Há também uma inflexão importante na trajetória intelectual de Giannetti em relação à democracia. Durante muito tempo, parte da esquerda tratou a democracia como instrumento, não como valor. A história mostrou o erro dessa leitura. Liberdade de expressão, voto periódico, alternância de poder não são ornamentos. São fundamentos civilizatórios. Não são garantias absolutas, mas são conquistas. A democracia não é fachada. É processo. É conflito regulado. É espaço de disputa.

A crítica ao maniqueísmo entre direita e esquerda completa o quadro. Essas categorias não são fixas. Elas se movem, trocam de posição, se reconfiguram. Hoje, a esquerda defende livre comércio em certos contextos. A direita flerta com protecionismo. No século XIX, conservadores defendiam a preservação ambiental, enquanto setores progressistas celebravam a industrialização sem freios. Rotular empobrece. O que importa é o conteúdo da questão, não a etiqueta ideológica.

Talvez o ponto mais original da reflexão esteja na ideia de que o Brasil não é uma cópia malfeita de ninguém.

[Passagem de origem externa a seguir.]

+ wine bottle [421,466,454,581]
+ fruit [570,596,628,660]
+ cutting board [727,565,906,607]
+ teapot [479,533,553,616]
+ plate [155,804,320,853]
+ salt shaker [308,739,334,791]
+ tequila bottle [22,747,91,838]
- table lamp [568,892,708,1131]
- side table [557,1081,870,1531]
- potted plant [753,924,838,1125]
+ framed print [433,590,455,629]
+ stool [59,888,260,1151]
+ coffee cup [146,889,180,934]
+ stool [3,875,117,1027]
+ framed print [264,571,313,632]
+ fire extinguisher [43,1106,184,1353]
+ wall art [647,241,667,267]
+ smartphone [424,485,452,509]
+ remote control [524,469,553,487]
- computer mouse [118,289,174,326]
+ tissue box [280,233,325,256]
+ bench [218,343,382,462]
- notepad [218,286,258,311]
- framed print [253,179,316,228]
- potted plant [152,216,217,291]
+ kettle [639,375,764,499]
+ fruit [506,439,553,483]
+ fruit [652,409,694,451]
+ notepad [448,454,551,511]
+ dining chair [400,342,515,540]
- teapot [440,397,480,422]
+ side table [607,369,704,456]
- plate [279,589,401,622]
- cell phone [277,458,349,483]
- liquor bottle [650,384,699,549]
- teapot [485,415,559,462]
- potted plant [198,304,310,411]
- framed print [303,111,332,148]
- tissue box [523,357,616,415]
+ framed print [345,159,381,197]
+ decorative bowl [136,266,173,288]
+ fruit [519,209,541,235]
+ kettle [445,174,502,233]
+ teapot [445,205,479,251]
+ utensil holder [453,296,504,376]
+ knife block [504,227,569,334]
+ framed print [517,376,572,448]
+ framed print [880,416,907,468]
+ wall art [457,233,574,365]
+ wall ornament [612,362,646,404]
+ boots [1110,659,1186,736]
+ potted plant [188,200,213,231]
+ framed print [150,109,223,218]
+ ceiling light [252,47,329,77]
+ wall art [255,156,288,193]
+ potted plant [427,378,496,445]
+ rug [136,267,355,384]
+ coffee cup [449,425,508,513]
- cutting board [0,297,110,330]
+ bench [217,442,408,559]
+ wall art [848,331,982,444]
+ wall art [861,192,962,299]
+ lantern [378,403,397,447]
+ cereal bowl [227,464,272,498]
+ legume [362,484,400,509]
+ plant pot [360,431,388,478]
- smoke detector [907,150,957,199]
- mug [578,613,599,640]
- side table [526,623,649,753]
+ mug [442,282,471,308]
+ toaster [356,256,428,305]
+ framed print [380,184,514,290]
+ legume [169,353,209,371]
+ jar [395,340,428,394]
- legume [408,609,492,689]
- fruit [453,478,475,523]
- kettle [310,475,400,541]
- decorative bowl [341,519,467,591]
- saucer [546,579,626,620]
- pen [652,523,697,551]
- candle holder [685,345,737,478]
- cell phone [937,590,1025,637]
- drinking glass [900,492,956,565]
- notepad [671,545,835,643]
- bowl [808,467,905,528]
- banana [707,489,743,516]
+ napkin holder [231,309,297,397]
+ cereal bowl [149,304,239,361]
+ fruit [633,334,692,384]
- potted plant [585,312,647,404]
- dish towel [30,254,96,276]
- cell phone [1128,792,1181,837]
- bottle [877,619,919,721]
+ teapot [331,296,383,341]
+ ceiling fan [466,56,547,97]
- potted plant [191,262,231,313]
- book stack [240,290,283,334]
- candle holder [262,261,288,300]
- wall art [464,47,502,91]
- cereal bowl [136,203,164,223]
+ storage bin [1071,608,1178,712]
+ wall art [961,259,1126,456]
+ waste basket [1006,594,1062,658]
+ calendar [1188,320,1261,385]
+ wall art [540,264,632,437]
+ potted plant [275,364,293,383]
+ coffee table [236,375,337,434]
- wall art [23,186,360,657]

Nossa formação é afroameríndia, nossa cultura é híbrida, nossa sociabilidade é própria. Isso não é atraso. É potência. O Brasil pode ser uma potência cultural sem colonizar ninguém, sem impor modelo, sem se tornar caricatura de outro país. A imitação empobrece. A originalidade fortalece.

Nesse contexto, a esperança não aparece como ingenuidade, mas como método. Como escolha racional. Abandonar toda esperança, como lembra Dante, é entrar no inferno. A esperança não nega riscos, não ignora crises, não romantiza dificuldades. Mas impede o niilismo. E o niilismo paralisa. Uma sociedade que acredita estar condenada deixa de agir. E isso interessa a poucos, não a muitos.

O Brasil enfrenta desafios estruturais profundos. Desigualdade, violência, infraestrutura precária, educação desigual, racismo, exclusão. Tudo isso é real. Mas afirmar que o país é um fracasso irremediável é falso e politicamente nocivo. Essa narrativa desmobiliza, anestesia e serve a interesses restritos. A leitura proposta por Eduardo Giannetti é mais complexa, mais histórica e mais humana. Ela não promete milagres. Mas recusa o desespero. E reafirma um ponto essencial: o Brasil não está condenado.